Sepideh Saran

Sepideh Saran

Interpretability and Uncertainty Quantification of Machine Learning Models in Biological Applications (2020 - )

Advances in experimental methods in Biology and reduced costs of performing high-throughput experiments have provided a vast pool of datasets of various types of measurements. These datasets provide insight into different dimensions of the biological system, including the genome, epigenome, transcriptome, etc. Machine Learning methods can exploit these datasets to study the underlying biological processes, disentangle their causal relationships, and shape new research questions in Biology.

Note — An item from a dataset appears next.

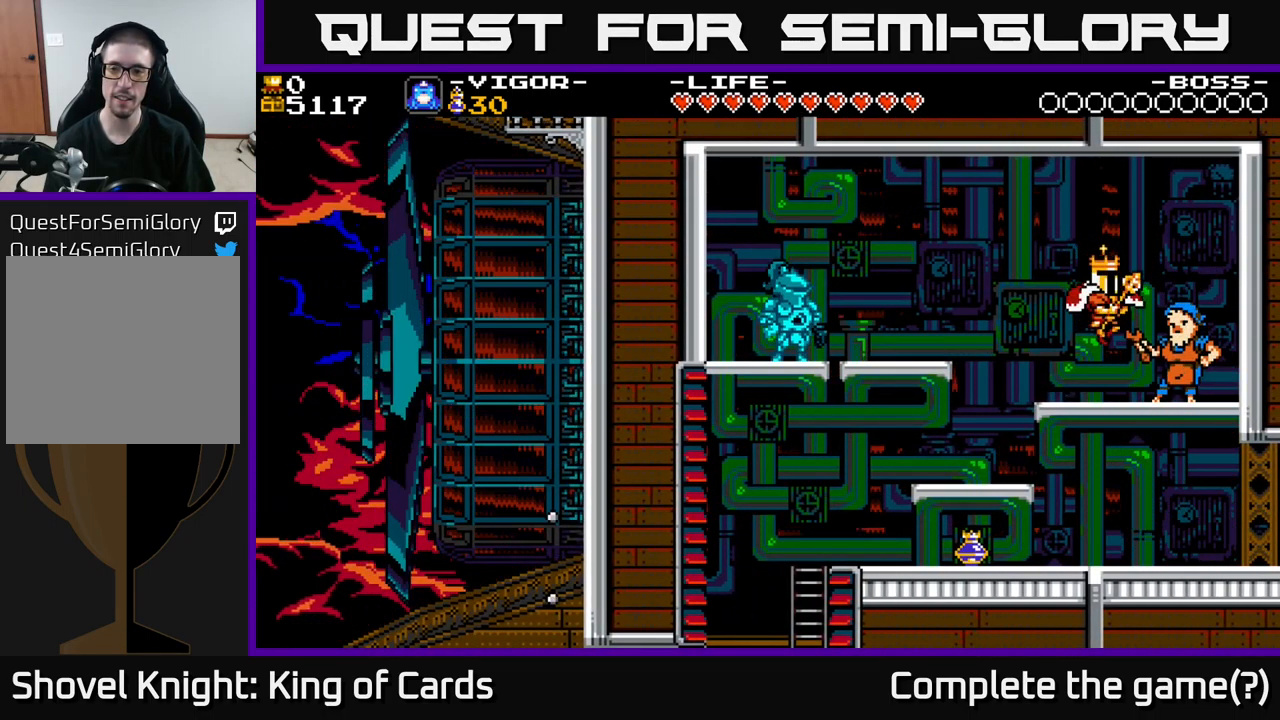
{"buttons": [], "right_stick": "center", "events": [[133, "DPAD_RIGHT", "up"], [150, "Y", "down"], [250, "Y", "up"]]}
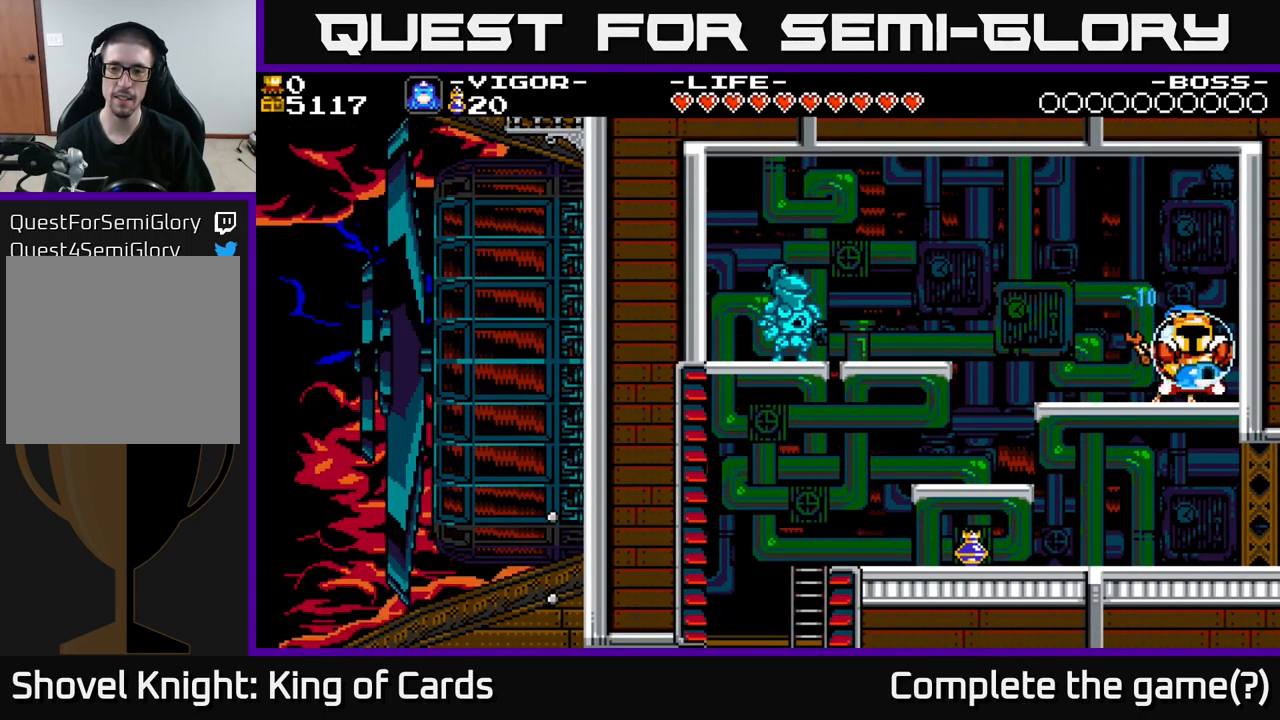
{"buttons": ["Y", "DPAD_LEFT"], "right_stick": "center", "events": [[400, "DPAD_LEFT", "down"], [500, "Y", "down"]]}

Neural Networks have become the state-of-the-art methods for identifying functional elements in the genome. However, for the ultimate use of these models in many critical downstream tasks, it is essential to be able to explain their decisions and provide a measure for the confidence in the model’s outputs. Experimental noise, incorrect dataset labels, out-of-distribution samples, class imbalance, and the presence of multiple motifs (i.e., multi-label setting) are the major reasons for uncertainty in computational models in Biology. Thus, providing uncertainty measurements, together with model interpretation, enhances the credibility of the proposed machine learning solution and helps clinicians in the subsequent decision-making process.

This project investigates the predictive uncertainty and interpretability of Machine Learning methods in various genomic applications. We focus on tailoring our solution to cope with the limitations of biological datasets, interpretability of the results, as well as model performance and reusability.

Peer-reviewed Publications (journal or conference)

  1. P. Rautenstrauch, A.H.C. Vlot, S. Saran, and U. Ohler (2021). Intricacies of single-cell multi-omics data integration. Trends in Genetics.https://doi.org/10.1016/j.tig.2021.08.012

Other (presentations at conferences or preprints)

  1. S. Saran, M. Ghanbari and U. Ohler. An empirical analysis of uncertainty estimation in genomics applications. (Workshop paper), Bayesian Deep Learning Workshop, NeurIPS 2021, Online, 14 December 2021.
  2. S. Saran, M. Ghanbari and U. Ohler. Similarity neural networks for RBP binding site detection (Workshop poster), Learning Meaningful Representations of Life workshop, NeurIPS 2021, Online, 14 December 2021.